GIVEN MATERIAL below:

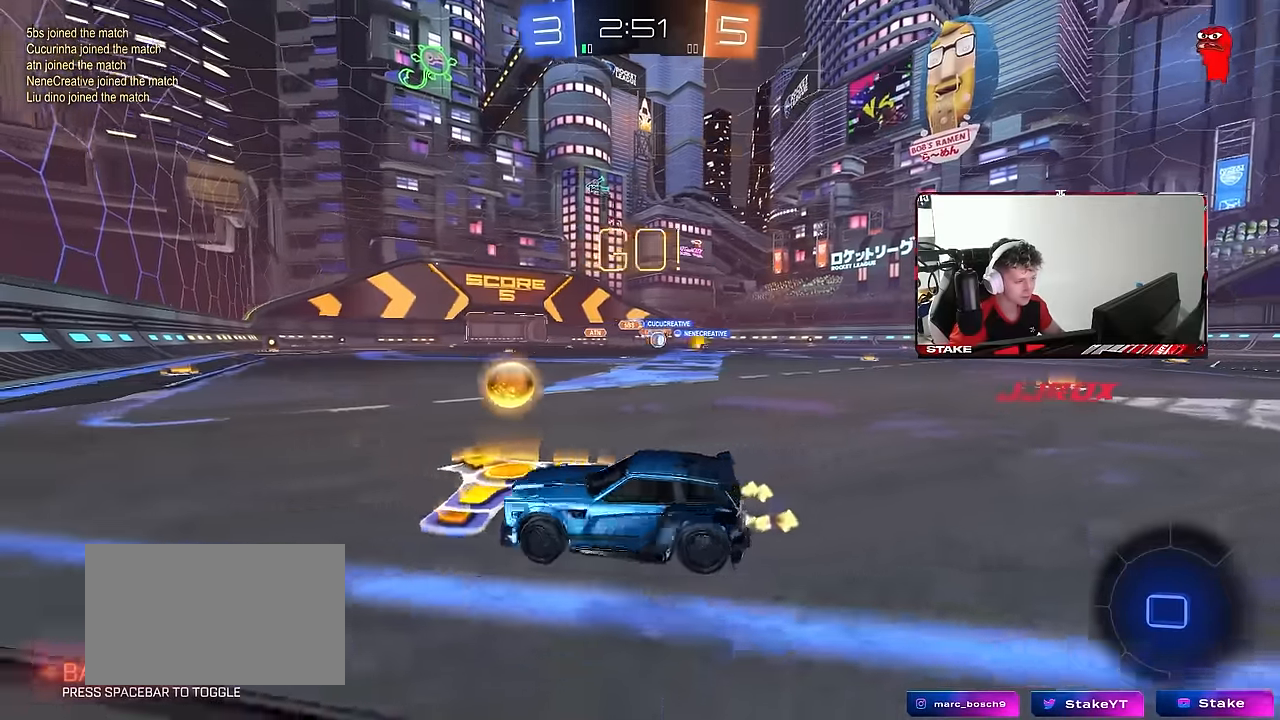
{"keys": ["a", "w"], "mouse": ["left"], "mouse_move": "still", "events": [[34, "shift", "down"], [134, "shift", "up"], [367, "mouse_left", "down"], [417, "d", "up"], [500, "a", "down"]]}
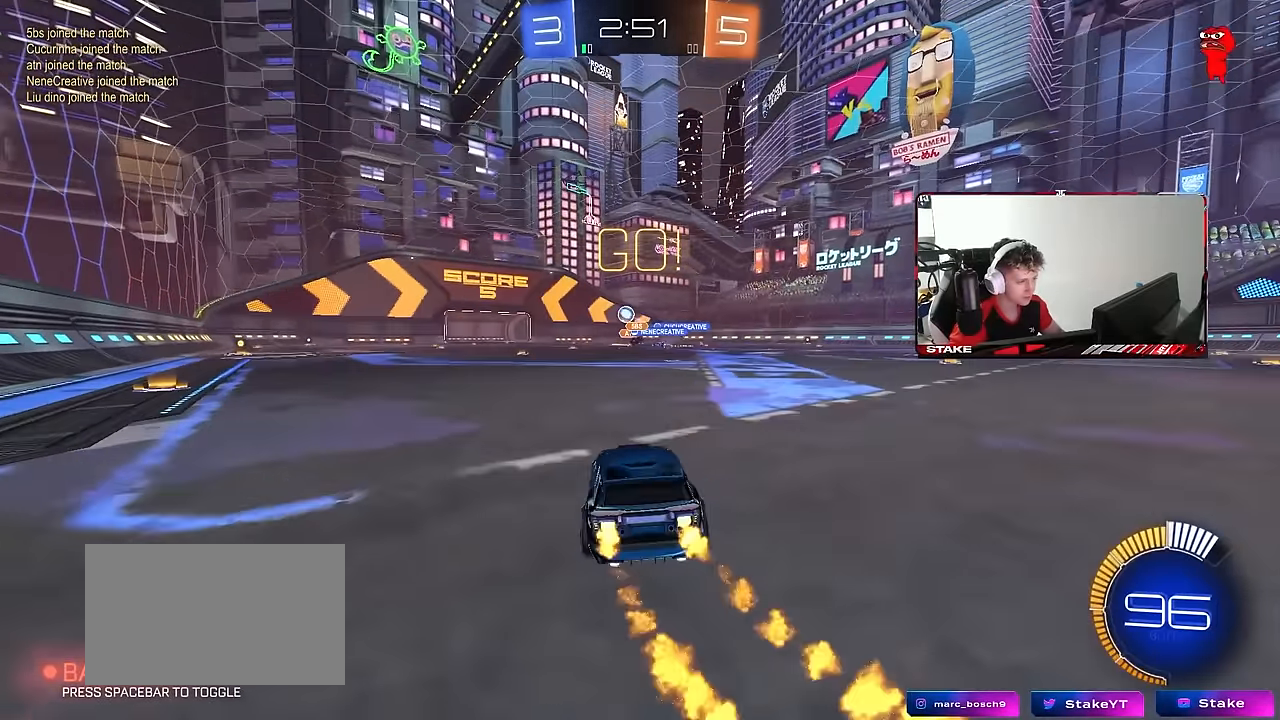
{"keys": ["a", "shift", "w"], "mouse": ["left", "right"], "mouse_move": "still", "events": [[150, "mouse_left", "up"], [284, "a", "up"], [334, "mouse_left", "down"], [334, "mouse_right", "down"], [384, "a", "down"], [384, "shift", "down"], [434, "mouse_right", "up"], [467, "mouse_right", "down"]]}
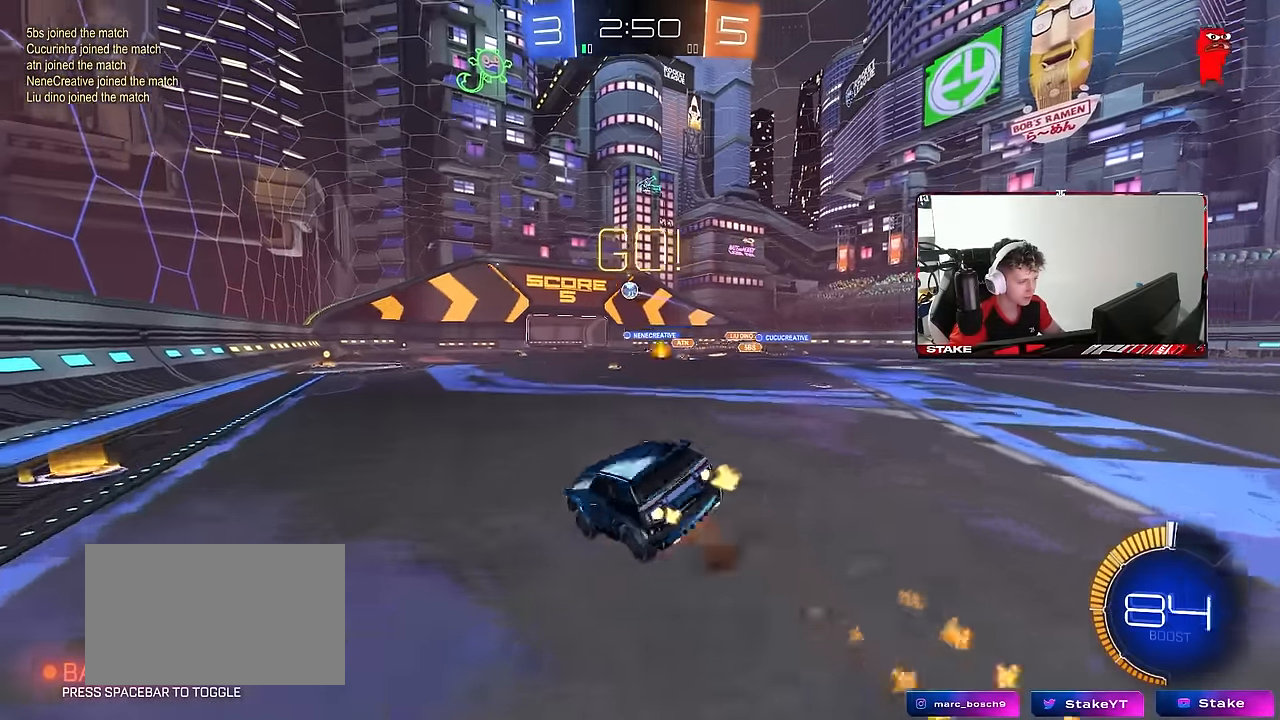
{"keys": ["a", "s", "shift"], "mouse": [], "mouse_move": "still", "events": [[17, "s", "down"], [17, "w", "up"], [167, "mouse_right", "up"], [400, "s", "up"], [500, "mouse_left", "up"], [500, "s", "down"]]}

End of GIVEN MATERIAL.

## PROBLEM DETAILS
Would you output the data above exactly as written, but with no images?

## SOLUTION
{"keys": ["a", "w"], "mouse": ["left"], "mouse_move": "still", "events": [[34, "shift", "down"], [134, "shift", "up"], [367, "mouse_left", "down"], [417, "d", "up"], [500, "a", "down"]]}
{"keys": ["a", "shift", "w"], "mouse": ["left", "right"], "mouse_move": "still", "events": [[150, "mouse_left", "up"], [284, "a", "up"], [334, "mouse_left", "down"], [334, "mouse_right", "down"], [384, "a", "down"], [384, "shift", "down"], [434, "mouse_right", "up"], [467, "mouse_right", "down"]]}
{"keys": ["a", "s", "shift"], "mouse": [], "mouse_move": "still", "events": [[17, "s", "down"], [17, "w", "up"], [167, "mouse_right", "up"], [400, "s", "up"], [500, "mouse_left", "up"], [500, "s", "down"]]}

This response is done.